Korona virüsü pandemisi tokat gibi yüzümüze çarptı. Çocuklar okullara gidemedi, yaşlılara hastanelerde bakılamadı. Toplumsal yeniden üretimin kurumları bir kurumlar arası (devlet-piyasa-hane) dengeye işaret eder. Devlet ve piyasalarda bu eğitim ve sağlık hizmetleri yerine getirilemeyince daha da hane içine kaydı. Ne oldu? Kadınlar, hane içinde kadına şiddetin arttığı, kadınların ücretli işini de evin içinde yaptığı, ücretsiz iş yükünün 3-5 katına çıktığı bir alanda sıkıştılar. Toplumsal yeniden üretim çelişkisini bu kadar açık ortaya seren başka bir kriz olmamıştı. Kapitalizmin farklı krizlerinin her zaman kadın emeği üzerinde farklı etkileri olmuştur ama bu kriz de zaten toplumsal yeniden üretimin krizi. Dolayısıyla genel olarak krizin sadece sonuçlarına değil, krizi getiren yapısal süreçlerin toplumsal cinsiyet içeriğine bakmak gerektiğini savunuyoruz. Emek mücadelesinin toplumsal cinsiyet perspektifi olmak zorunda. Başta hane olmak üzere ama hane dışında da toplumsal yeniden üretim süreçlerini analizin tam merkezine koymamız (ekleme demiyorum çünkü basitçe eklemek değil, bu alanları kapitalizmin temel çelişkisinin merkezine koyacak şekilde) ve analizlerimizi yeniden yapılandırmamız gerektiğini gösterdi. 

‘TÜRKİYE’DE FEMİNİST GREVLER YAKINDIR’ 

Sonuçlara odaklanmak belki yanlış ama sizin söylediğinize ek olarak olumlu bir çıktı elde edilebilir mi?

Kuzey Amerika’da çok gördüm ama bence Türkiye’de de bunun bir örneği çıktı. Hane diyoruz, hane dediğin aynı zamanda konut. Konut hakkı. Kitapta Onur Yalman bunun üzerine yazdı. Mesela Kuzey Amerika’da zaten var olan kira grevleri, pandeminin ilk günlerinden itibaren yaşadığım şehirde tekrar hareketlendi. Bu, toplumsal yeniden üretim mücadelesi yani sınıf mücadelesi. İllaki iş yerine gitmeyi gerektirmediğinin önemli bir örneğidir. Türkiye’de “Geçinemiyoruz” eylemlerinde benzerini gördük.

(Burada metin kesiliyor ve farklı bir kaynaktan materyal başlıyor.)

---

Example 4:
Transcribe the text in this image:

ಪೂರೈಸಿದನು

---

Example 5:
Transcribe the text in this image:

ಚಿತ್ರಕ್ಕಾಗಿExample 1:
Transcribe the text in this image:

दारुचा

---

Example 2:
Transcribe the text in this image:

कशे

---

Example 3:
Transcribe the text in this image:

Ayrıca her yerde yükselen kadın hareketi var. Pandeminin ortasında İstanbul Sözleşmesi’ni elimizden almaya kalkmaları, kadınları zapturapt altına almak için bir iktidar stratejisi ve bir muhafazakâr strateji olduğu kadar bir sınıf stratejisidir. Ücretsiz emeğin devamlılığı için, o devamlılıktan kar edebilmek için kadınlar baskılanıyor. Kadınların hane içindeki ‘ikincil konumu’nu koruması, kapitalizm için çok önemli. AKP sadece İslamcı bir parti olduğu için bunları yapmıyor, AKP sermayesinin iktidarı olduğu için de bunları yapıyor. Dolayısıyla ‘İstanbul Sözleşmesi’nden vazgeçmiyoruz’ demek, iktidarının sınıf stratejisine karşı da yükselen bir sözdür. Ayrıca sözleşmeyi elimizden öylece alıveremiyorlar. Mücadele var. Farklı yerlerde de mücadele var. Arjantin’deki, Polonya’daki feminist grevler de bunu gösterdi. Ben Türkiye’de de feminist grevlerin yakın olduğunu düşünüyorum.

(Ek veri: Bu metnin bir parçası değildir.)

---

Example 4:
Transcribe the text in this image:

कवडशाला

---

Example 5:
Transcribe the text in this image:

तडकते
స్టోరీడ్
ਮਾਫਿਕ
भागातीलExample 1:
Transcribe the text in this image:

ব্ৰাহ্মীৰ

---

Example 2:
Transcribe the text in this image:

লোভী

Son olarak okuyuculara iletmek istediğiniz bir şey var mı? 

Aslında Korkut Hoca’nın önsözde bir ifadesi var: Galip Yalman, YÖK Türkiyesi’nin (ve bence aslında YÖK Türkiye’siyle hiç sınırlı olmayan) disiplinlerarası keskin çizgiler çekmesine her zaman kafa tuttu, öğrencilerine de kafa tutmayı öğretti. Yalman farklı alanlarda özgürce dolaşan bir araştırmacı. 

Kitabımız ise sadece bir armağan kitap değil. Önemli bilim insanlarının kendi bildiği iyi alanlarda kendi bildiği yöntemi takip ederek yaptığı müdahalelerle, katkılarla dolu ve bu anlamda Türkiye’deki literatüre önemli bir katkı yaptığımızı düşünüyorum.